The Reserve Bank of India has decided to allow eligible non-resident investors to invest, on a repatriation basis, in rupee and foreign currency denominated bonds issued by the Infrastructure Debt Funds (IDFs) set up as non-banking financial companies.

Further, eligible non-resident investors can invest, on a repatriation basis, in rupee denominated bonds issued by IDFs which are set up as domestic mutual funds (MFs), the RBI said in its guidelines on foreign investments in IDFs.
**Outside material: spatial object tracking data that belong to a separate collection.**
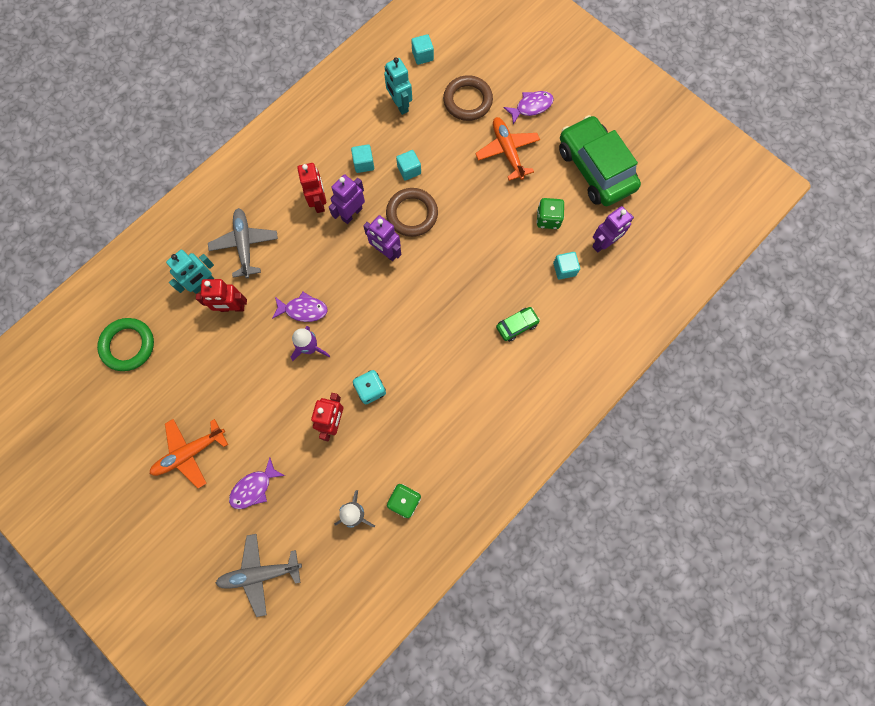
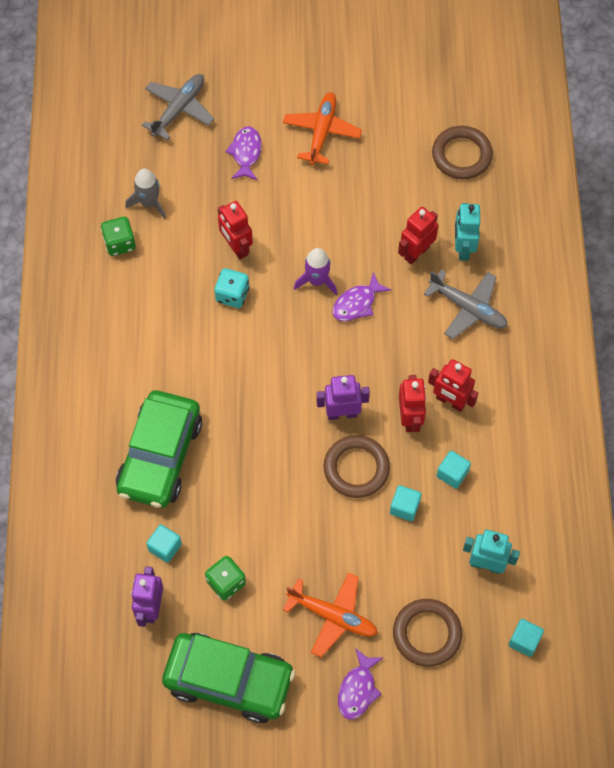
camera: 135 degrees right, 10 degrees down
green ring [97,318,154,371] -> brown ring [432,126,493,180]
purple robot [329,174,365,224] -> red robot [399,375,427,432]
green car [496,307,540,342] -> green car [116,390,202,508], size x2.31

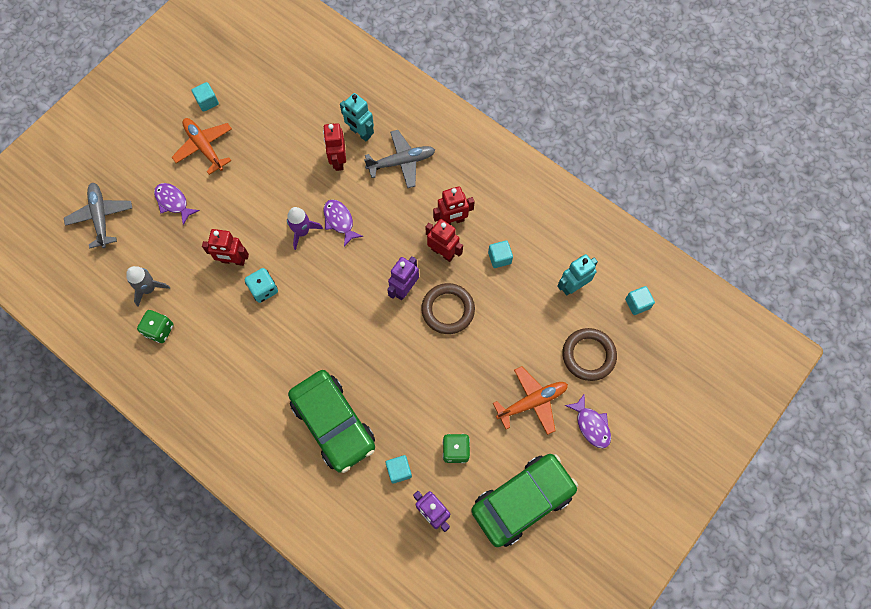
camera: 50 degrees left, 5 degrees up
purple fish [332,272,391,321] -> purple fish turned 150 degrees clockwise [323,200,363,247]
turquoise cube [390,485,421,521] -> turquoise cube moved to [191,82,219,112]
brown ring [432,126,493,180] -> none

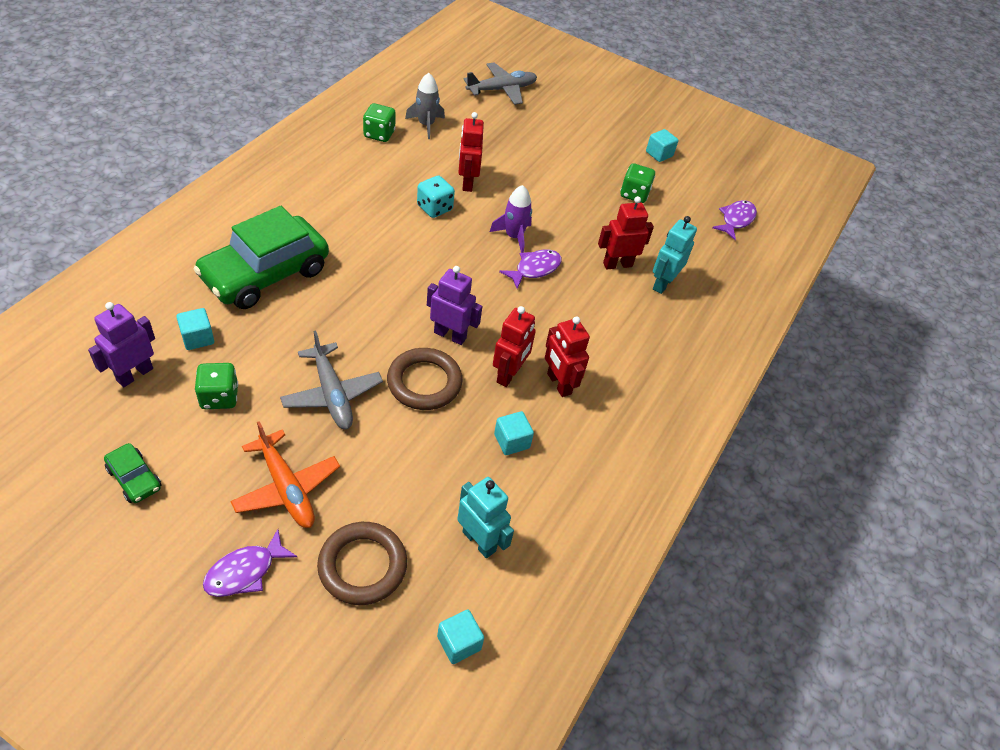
camera: 75 degrees right, 20 degrees down
purple fish [154,183,200,225] -> purple fish moved to [712,200,757,240]
orange plane [172,118,232,175] -> none
grey plane [364,130,435,188] -> grey plane moved to [280,331,383,429]
green car [471,454,578,547] -> green car [104,443,161,503], size x0.43
none -> green dice [620,163,655,203]

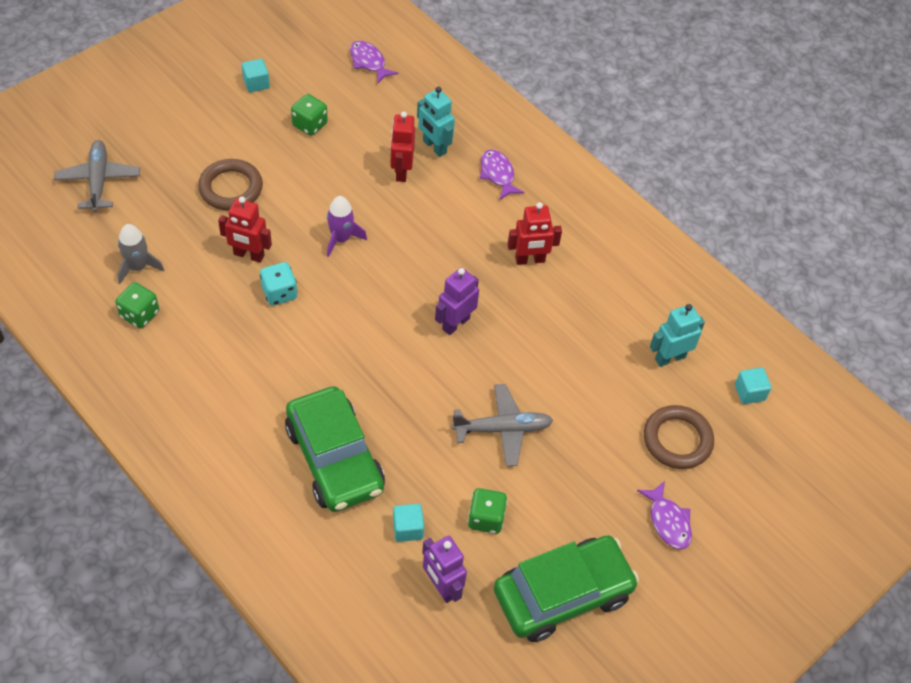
camera: 70 degrees left, 5 degrees up
green car [104,443,161,503] -> green car [494,535,639,642], size x2.31
orange plane [230,421,340,528] -> none
brown ring [387,348,463,410] -> brown ring moved to [198,159,263,211]
red robot [493,306,536,387] -> none
turquoise cube [494,411,534,455] -> none
purple fish [499,250,562,289] -> purple fish moved to [480,149,525,200]

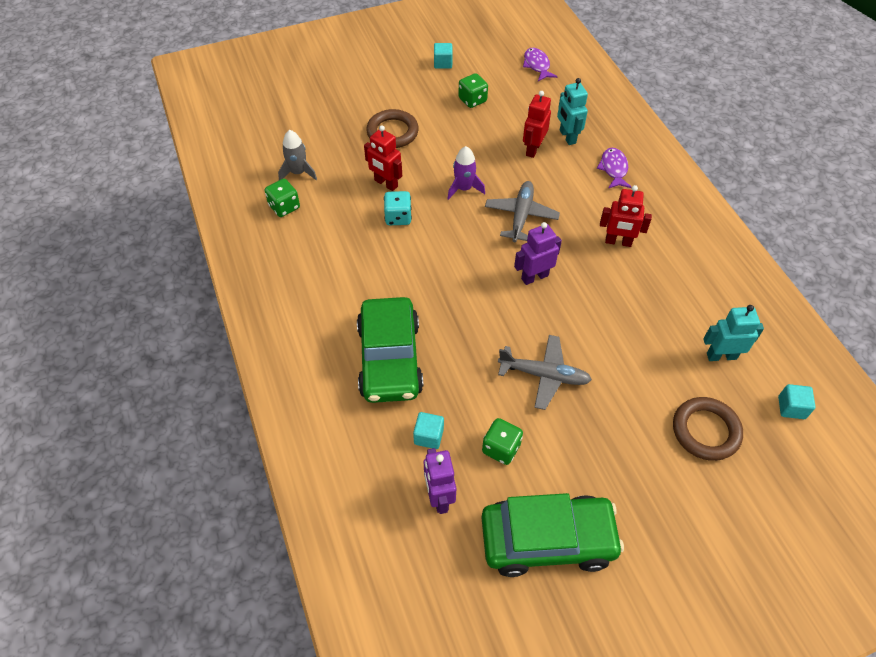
camera: 25 degrees right, 0 degrees up
grey plane [54,140,140,212] -> grey plane moved to [485,181,560,242]
purple fish [637,481,692,549] -> none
Eligible investors in the IDFs include sovereign wealth funds, multilateral agencies, pension funds, insurance funds and endowment funds (all SEBI-registered eligible non- resident investors); foreign institutional investors; non-resident Indians; and high networth individuals. All SEBI-registered eligible non- resident investors, SEBI-registered FIIs and HNIs can invest in foreign currency and rupee denominated bonds and rupee denominated units issued by IDFs. NRIs, however, can invest only in rupee denominated bonds and units issued by IDFs. The original / initial maturity of all bonds at the time of first investment by a non-resident investor will be five years.



Quantitative limits

All non-resident investment in IDFs (other than non-resident Indians) in both rupee and foreign currency denominated securities would be within an overall cap/limit of $10 billion only. This cap/limit would be within the overall cap of $25 billion for FII investment in bonds/non-convertible debentures issued by Indian companies in the infrastructure sector or by infrastructure finance companies (IFCs registered as NBFCs with the RBI).

There would be no cap / limit for NRI investment in IDFs by way of rupee denominated bonds / units.

End-use

IDFs set up as NBFCs can invest in debt securities of only public private partnership (PPP) infrastructure projects which have a buyout guarantee and have completed at least one year of commercial operations. Refinance by IDF would be up to 85 per cent of the total debt covered by the concession agreement.

IDFs set up as MFs would invest minimum of 90 per cent of its funds in debt securities of infrastructure companies or special purpose vehicles across all infrastructure sectors, project stages and project types.